:: EXERCISE DATA ::

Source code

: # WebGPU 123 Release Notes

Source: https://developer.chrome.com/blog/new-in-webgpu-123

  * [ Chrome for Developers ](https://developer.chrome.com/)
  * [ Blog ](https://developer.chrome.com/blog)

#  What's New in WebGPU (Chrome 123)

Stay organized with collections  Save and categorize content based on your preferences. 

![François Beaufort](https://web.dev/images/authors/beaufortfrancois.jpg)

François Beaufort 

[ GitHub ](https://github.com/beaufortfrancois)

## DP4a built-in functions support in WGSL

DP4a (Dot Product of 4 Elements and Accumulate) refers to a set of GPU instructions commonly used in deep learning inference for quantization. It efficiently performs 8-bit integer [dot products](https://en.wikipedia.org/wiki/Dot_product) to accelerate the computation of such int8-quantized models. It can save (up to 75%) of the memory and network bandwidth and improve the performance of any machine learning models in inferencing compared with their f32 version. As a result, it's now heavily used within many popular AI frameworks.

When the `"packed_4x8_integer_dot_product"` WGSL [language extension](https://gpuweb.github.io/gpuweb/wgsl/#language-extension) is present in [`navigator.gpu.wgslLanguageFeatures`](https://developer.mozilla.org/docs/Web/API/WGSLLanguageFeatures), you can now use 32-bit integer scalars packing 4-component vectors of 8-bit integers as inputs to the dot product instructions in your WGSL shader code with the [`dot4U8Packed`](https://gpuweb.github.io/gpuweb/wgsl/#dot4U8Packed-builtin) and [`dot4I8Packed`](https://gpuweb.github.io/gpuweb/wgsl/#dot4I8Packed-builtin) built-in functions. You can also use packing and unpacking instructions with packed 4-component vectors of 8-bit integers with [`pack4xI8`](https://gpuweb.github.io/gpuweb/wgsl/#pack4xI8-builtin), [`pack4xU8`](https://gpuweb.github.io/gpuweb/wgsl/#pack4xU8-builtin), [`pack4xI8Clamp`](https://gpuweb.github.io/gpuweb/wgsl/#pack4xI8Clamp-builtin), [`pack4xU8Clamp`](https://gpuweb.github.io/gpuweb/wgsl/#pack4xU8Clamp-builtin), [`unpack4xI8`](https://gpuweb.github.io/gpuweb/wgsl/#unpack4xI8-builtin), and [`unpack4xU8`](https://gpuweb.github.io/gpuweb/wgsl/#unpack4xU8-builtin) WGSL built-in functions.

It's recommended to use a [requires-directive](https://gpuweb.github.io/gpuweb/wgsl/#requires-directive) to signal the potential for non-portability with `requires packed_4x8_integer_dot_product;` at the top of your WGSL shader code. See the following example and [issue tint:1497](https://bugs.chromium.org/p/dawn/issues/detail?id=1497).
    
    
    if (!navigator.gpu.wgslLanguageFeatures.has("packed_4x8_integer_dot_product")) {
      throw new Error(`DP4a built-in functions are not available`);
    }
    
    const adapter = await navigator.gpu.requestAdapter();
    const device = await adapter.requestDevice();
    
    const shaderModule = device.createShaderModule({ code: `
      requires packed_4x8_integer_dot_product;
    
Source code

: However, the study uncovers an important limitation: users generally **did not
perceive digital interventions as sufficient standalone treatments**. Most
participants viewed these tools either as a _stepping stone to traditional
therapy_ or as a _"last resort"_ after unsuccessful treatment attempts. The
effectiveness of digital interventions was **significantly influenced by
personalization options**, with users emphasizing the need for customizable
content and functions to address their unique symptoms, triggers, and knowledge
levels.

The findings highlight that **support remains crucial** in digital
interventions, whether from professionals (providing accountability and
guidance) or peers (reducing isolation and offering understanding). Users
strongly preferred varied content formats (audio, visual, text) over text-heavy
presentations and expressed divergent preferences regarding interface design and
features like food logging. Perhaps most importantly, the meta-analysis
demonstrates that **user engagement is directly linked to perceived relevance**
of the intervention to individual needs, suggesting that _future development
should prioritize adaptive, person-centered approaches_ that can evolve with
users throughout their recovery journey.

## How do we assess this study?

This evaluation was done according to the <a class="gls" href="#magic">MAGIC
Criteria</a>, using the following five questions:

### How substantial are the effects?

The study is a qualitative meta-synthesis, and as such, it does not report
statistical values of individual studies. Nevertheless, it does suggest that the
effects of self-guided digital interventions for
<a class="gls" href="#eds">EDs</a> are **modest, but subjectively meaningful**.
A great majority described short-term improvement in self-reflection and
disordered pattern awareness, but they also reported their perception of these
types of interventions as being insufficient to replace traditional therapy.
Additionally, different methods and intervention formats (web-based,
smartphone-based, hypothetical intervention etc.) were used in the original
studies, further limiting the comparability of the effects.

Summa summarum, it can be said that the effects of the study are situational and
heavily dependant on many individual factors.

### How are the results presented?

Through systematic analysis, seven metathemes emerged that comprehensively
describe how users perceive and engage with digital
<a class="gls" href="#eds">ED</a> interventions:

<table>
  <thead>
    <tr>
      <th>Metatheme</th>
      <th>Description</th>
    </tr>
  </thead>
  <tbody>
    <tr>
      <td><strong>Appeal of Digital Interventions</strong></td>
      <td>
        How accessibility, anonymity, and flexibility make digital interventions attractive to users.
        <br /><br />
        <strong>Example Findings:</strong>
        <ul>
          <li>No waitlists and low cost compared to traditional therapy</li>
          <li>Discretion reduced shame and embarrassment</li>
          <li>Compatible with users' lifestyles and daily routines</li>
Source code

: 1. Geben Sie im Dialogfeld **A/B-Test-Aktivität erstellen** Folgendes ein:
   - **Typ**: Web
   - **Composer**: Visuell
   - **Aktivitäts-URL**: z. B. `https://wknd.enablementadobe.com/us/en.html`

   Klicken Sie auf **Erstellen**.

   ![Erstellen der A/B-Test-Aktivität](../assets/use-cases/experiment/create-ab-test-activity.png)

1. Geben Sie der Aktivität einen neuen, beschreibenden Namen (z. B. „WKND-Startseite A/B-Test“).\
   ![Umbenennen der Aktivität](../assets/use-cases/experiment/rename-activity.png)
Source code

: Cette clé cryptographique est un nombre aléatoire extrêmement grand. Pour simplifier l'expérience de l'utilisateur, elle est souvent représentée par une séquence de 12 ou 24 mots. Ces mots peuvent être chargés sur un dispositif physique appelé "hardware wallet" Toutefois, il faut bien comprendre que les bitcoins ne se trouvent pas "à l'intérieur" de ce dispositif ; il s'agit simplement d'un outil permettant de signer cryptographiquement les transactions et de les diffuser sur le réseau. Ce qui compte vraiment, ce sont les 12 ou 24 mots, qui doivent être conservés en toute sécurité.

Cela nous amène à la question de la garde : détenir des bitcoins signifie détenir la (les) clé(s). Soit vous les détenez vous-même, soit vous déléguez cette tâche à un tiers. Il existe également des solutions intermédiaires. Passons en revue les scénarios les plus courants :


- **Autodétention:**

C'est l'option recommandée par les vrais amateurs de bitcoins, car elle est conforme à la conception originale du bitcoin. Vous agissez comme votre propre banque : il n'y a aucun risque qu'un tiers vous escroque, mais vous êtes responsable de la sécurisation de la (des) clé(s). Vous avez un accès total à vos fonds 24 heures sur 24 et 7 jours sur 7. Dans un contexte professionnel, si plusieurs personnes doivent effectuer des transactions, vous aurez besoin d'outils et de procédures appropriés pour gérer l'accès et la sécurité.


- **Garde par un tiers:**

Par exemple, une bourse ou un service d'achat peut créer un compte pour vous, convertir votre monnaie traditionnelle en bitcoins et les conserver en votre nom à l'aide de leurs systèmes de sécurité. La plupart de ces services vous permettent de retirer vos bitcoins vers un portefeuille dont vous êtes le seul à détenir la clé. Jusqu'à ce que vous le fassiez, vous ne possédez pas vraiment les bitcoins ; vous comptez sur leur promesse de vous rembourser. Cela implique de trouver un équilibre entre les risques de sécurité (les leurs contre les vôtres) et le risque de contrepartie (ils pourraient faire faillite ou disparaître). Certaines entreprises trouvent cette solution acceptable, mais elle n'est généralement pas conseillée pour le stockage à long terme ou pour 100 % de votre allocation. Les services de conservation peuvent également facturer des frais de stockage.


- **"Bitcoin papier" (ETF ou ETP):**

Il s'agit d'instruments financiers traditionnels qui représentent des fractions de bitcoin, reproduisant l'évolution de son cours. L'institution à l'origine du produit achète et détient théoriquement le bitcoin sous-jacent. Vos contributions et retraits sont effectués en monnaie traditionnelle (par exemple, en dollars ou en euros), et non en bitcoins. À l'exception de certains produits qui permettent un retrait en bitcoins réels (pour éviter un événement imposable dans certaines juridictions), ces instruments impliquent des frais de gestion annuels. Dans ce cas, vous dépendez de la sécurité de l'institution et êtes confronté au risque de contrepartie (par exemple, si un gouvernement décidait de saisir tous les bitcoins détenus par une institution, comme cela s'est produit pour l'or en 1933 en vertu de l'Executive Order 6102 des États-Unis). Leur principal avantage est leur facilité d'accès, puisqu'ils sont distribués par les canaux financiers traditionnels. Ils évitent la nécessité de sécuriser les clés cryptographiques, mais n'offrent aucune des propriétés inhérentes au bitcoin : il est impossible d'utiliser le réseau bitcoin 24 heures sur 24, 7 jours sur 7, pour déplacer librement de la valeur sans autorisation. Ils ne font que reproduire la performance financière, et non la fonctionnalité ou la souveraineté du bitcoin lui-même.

:::

*REQUIRED ACTION*
Repeat the lines from the first one in the records through the line containing "Stay organized with", exactly as written, and nothing else.

*RESPONSE AREA*
Source code

: # WebGPU 123 Release Notes

Source: https://developer.chrome.com/blog/new-in-webgpu-123

  * [ Chrome for Developers ](https://developer.chrome.com/)
  * [ Blog ](https://developer.chrome.com/blog)

#  What's New in WebGPU (Chrome 123)

Stay organized with collections  Save and categorize content based on your preferences. 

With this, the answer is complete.